→ **Extracted page text data**:

* * *

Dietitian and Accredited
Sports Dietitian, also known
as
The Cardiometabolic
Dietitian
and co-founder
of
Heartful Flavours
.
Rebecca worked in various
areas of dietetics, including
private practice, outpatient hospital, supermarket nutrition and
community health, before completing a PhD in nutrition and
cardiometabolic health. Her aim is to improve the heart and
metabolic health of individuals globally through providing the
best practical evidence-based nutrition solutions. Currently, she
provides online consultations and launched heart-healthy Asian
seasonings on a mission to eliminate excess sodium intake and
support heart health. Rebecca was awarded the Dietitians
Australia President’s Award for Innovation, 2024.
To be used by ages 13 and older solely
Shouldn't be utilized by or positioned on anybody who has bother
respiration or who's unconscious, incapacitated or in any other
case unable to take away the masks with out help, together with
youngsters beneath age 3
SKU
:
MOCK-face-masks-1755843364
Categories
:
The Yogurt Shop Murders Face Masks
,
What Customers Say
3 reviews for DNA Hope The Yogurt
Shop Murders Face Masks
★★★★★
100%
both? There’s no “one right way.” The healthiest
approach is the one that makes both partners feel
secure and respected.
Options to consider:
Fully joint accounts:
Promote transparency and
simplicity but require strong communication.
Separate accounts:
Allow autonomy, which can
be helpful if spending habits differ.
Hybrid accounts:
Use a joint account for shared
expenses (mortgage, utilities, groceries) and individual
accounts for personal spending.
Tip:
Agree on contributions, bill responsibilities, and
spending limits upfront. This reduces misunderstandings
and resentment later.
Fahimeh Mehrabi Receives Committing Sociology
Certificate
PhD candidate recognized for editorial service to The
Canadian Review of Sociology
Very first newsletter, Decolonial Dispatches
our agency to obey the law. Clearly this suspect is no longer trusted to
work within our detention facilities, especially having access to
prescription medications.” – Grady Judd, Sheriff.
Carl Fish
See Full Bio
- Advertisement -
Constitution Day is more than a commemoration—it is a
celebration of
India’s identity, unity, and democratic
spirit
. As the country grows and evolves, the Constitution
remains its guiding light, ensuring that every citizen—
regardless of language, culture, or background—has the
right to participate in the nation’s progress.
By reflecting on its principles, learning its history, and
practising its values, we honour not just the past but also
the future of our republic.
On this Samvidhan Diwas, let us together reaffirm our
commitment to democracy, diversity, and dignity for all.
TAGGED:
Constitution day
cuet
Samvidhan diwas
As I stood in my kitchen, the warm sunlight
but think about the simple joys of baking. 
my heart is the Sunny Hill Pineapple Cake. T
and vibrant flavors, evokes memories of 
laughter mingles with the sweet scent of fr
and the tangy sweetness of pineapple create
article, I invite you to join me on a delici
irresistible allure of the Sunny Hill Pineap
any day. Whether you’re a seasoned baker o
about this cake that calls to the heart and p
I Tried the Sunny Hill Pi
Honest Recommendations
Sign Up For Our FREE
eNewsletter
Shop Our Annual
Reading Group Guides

* * *

→ **REQUIREMENT**: Before answering, check every line of the records for the string "right", then state how many lines have it, with the number only.

→ **OUTPUT FOR THIS TASK**: 2